Community Boat Building is an experiential learning program. CBB uses the craft of wooden boat building to get kids excited about learning, and to give kids a hands-on, tangible program that will cross over into their academic learning as well as their social-emotional growth. In teams of five or six, students work as a team to build a wooden boat over the course of a few weeks.

Key Takeaways

  • Breaking big tasks/projects into smaller milestones will make them seem more manageable to students.

  • Allowing kids freedom and room to explore within a project gives them more of a sense of ownership over their work.

  • The real goal is student learning, not the specific outcome of a project or activity.

What strategies are most effective at building students’ confidence in their abilities to complete tasks and projects?

That’s a really critical part of what we do. A boat is a daunting task, and we ask kids to take that on with a spirit of adventure. To build confidence, you have a big project but you work towards small milestones. There are a million small victories that go into building a boat successfully. You put in that screw right, the plank got clamped in the right place. And all of those things require a good deal of focus and a good deal of teamwork for the kids. As they get into the boat building and get accustomed to the tools and the other things that go along with it, we see that confidence really start to grow and the kids will take on a lot more leadership in terms of what needs to be done with the boat to get it ready for the next step in the process. We definitely encourage the kids to explore within the safety parameters of the space, and then provide support when needed so that they’re not losing confidence with a problem that’s too difficult.

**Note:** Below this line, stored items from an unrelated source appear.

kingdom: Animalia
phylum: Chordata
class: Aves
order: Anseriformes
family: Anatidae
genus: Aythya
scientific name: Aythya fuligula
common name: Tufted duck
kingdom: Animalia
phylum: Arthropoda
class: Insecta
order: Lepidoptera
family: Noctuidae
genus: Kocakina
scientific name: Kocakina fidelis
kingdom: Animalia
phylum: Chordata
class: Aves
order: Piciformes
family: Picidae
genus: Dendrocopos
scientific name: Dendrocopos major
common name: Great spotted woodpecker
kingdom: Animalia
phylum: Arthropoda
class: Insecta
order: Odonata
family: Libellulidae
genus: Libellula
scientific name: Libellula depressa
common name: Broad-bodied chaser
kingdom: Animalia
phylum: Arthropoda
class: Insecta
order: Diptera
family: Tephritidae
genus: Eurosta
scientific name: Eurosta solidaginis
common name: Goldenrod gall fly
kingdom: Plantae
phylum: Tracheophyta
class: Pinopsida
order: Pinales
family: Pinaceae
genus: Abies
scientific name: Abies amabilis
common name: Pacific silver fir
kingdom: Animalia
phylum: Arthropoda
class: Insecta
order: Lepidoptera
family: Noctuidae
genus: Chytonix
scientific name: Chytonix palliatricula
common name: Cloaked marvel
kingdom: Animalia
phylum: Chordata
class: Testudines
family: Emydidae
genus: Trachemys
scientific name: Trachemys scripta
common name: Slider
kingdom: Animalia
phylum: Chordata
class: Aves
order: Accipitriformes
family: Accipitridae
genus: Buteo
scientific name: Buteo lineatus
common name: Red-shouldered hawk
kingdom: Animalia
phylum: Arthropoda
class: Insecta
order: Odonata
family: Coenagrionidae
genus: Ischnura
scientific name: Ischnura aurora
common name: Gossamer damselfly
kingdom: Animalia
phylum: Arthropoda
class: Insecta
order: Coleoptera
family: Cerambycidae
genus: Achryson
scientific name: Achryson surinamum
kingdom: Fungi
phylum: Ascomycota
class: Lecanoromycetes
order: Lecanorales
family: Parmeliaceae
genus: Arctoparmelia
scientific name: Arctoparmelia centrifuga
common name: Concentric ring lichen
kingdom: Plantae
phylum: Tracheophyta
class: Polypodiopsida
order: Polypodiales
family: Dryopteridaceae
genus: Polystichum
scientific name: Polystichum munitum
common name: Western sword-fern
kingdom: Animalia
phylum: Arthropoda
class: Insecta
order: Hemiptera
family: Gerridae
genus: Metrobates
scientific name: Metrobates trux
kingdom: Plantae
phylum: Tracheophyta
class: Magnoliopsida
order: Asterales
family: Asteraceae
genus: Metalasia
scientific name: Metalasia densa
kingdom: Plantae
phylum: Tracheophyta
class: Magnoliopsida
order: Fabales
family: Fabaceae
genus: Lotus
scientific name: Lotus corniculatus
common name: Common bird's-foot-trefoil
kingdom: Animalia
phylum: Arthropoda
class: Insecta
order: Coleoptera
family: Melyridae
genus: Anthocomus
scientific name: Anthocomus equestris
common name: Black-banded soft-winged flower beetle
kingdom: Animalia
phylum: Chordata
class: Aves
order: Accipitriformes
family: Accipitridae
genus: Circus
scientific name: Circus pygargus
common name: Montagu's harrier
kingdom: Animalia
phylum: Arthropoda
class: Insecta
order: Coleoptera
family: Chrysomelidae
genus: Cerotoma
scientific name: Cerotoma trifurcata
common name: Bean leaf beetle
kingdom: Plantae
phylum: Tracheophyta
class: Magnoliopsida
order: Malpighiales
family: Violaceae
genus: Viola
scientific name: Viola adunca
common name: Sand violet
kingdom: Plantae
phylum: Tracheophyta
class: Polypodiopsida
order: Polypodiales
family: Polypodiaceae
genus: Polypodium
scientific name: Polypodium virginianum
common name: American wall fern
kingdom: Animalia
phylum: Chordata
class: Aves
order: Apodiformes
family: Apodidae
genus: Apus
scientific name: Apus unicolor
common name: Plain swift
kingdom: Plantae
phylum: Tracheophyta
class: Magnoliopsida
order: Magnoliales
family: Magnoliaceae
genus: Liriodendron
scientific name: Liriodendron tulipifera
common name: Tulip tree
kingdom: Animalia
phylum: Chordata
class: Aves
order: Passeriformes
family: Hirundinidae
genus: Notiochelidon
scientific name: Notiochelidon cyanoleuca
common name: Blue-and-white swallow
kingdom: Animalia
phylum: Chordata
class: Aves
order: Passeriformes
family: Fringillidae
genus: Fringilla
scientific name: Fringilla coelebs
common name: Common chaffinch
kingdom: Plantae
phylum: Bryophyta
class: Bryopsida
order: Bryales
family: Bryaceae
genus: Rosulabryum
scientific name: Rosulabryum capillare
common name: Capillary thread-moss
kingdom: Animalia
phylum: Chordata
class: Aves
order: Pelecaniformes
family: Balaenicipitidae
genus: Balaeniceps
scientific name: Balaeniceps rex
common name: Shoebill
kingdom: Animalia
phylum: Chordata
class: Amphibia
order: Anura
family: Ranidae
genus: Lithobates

What do you find to be the most effective balance between staff engagement and staff allowing students to work and problem-solve for themselves?

I think that’s a very fluid thing, and we rely a lot on the expertise of our teachers. You want to let the kids take the lead and let the kids do the work. One of the first instincts is to fix what the kid is doing wrong so that the boat goes together right. But that’s not really the goal, the goal is to get students to learn. You let them make mistakes, and we can provide advice when mistakes happen and when they hit a roadblock. But letting them do the work, and letting them figure out what’s going to work best for them, is really valuable. It’s a challenge to be able to verbally describe a problem a student is having, and lead them to the answer without giving them the answer, and let them struggle a little bit with that and persevere with it too. We try to interfere as little as possible while making sure that those critical learning milestones are there too.

How do you help students to feel motivated by each others’ successes rather than discouraged?

There’s a big team element to that. That’s a big point of emphasis from day one. You’re accomplishing this as a team, nobody can do it on their own. When your teammate has success, celebrate that. When a teammate struggles, provide assistance when you can. But you never criticize the struggle, that’s someone learning to be successful. In order to have your team be as strong as possible, and to complete your boat as well as possible, you need to help those along that need a little extra time to figure things out. Inevitably, every student struggles at some point. Encouraging an empathetic response to that, “Hey, I’ve been there before too,” is an important element.

 

We do see differences in skill level. Some kids get it right away, some kids take longer. There are some natural differences in spatial relations, and also in whether or not our kids, who are 10 and 11 years old, have been exposed to tools before. Whether they’ve used a screwdriver or a clamp or something like that. So there are definitely differences, but we’re asking the kids to use that stuff in different ways than they have before regardless, so they all come into it fairly naive about what’s actually going to happen. It helps to level the playing field somewhat, but certainly the kids progress at different speeds.

 

There are so many pieces of the boat that, despite how accomplished you might be, you simply can’t do on your own. You need another pair of hands, you need another pair of eyes, and so that’s a collaborative learning that doesn’t necessarily correlate with a student’s academic achievement. It involves all parties and benefits all of the students in a similar way, too.

What strategies are most effective at building students’ confidence in their abilities to complete tasks and projects?

I think there’s real benefit to having big, scary goals and then smaller, more achievable goals to reach that. Our kids, in the end, tend to look back and say, “Ok, none of this was really that hard. But the boat is amazing, how did that happen?”It’s just a matter of breaking it down piecemeal for them so that they can have those digestible tidbits. I think also, making sure that we allow kids room to explore and don’t take their voice away by providing very explicit instructions. The kids need a lot of instructions to build a boat, but making them feel that it’s theirs, and that what they’ve accomplished is really something that they’ve done and not something they’ve done at the behest of their teachers giving orders. Those are components that really make the kids buy into what they’re doing and make the kids feel that they’ve accomplished something special.